Exercise goal ▸
Nothing in the listing should be altered when it is copied, and no picture goes into the copy.
===== Dataset section =====
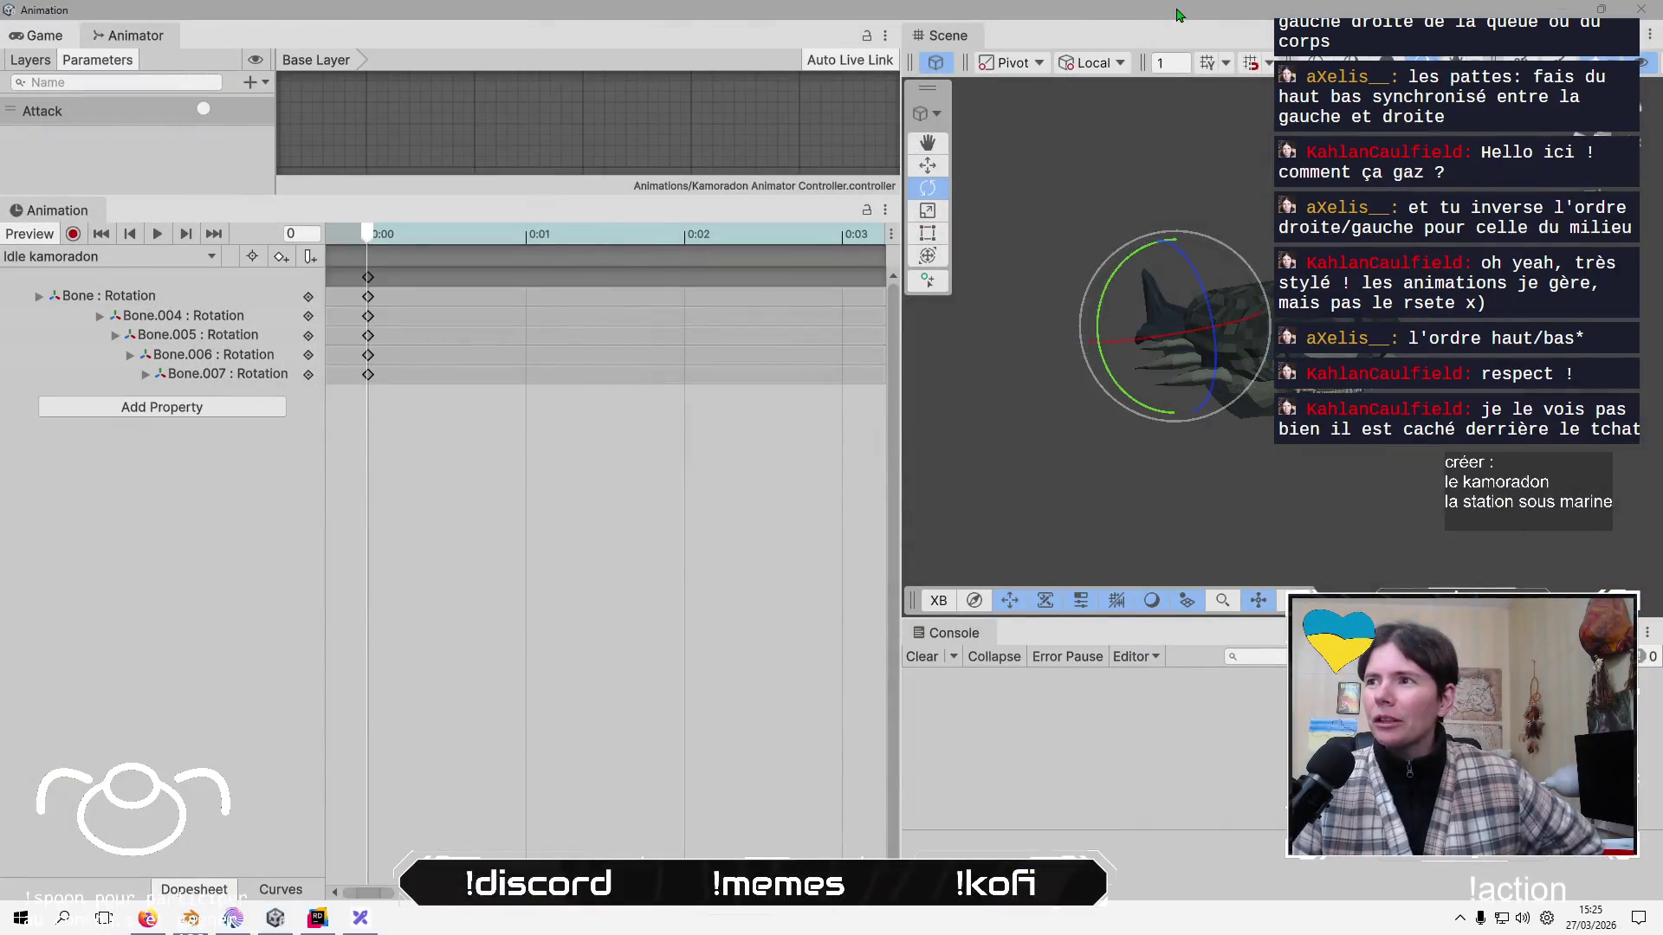
pyautogui.press('alt+Tab')
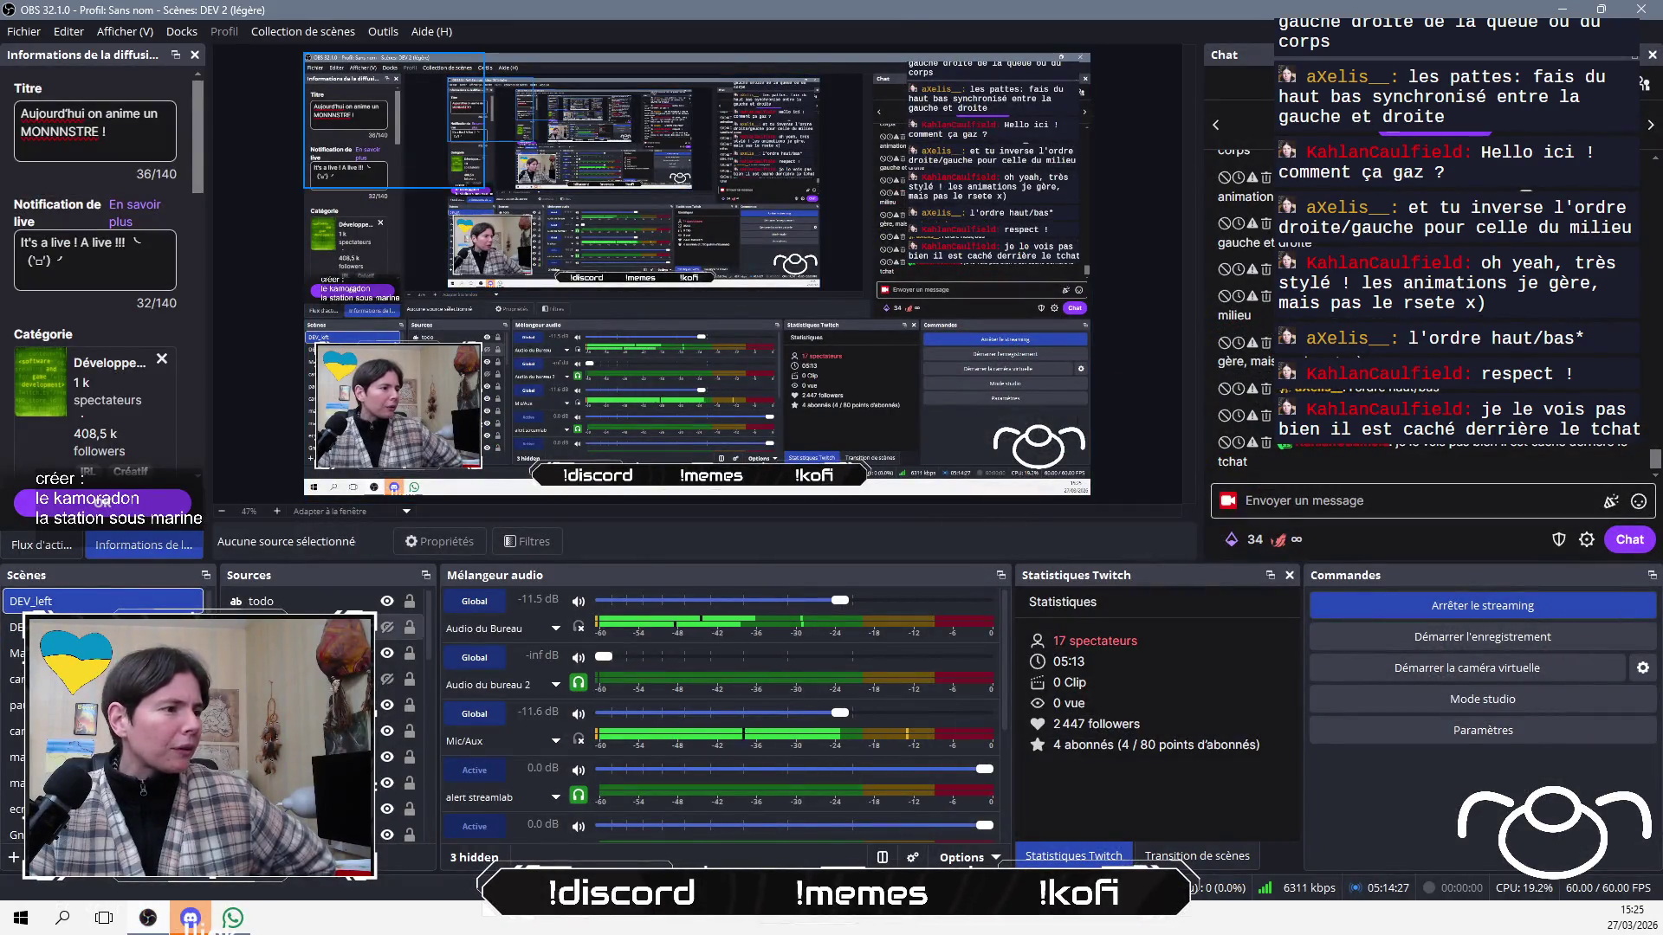
# Move the OBS 'chat' overlay from the right side of the stream layout to the left.
pyautogui.click(260, 782)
=====
Solution below ▸
pyautogui.press('alt+Tab')
# Move the OBS 'chat' overlay from the right side of the stream layout to the left.
pyautogui.click(260, 782)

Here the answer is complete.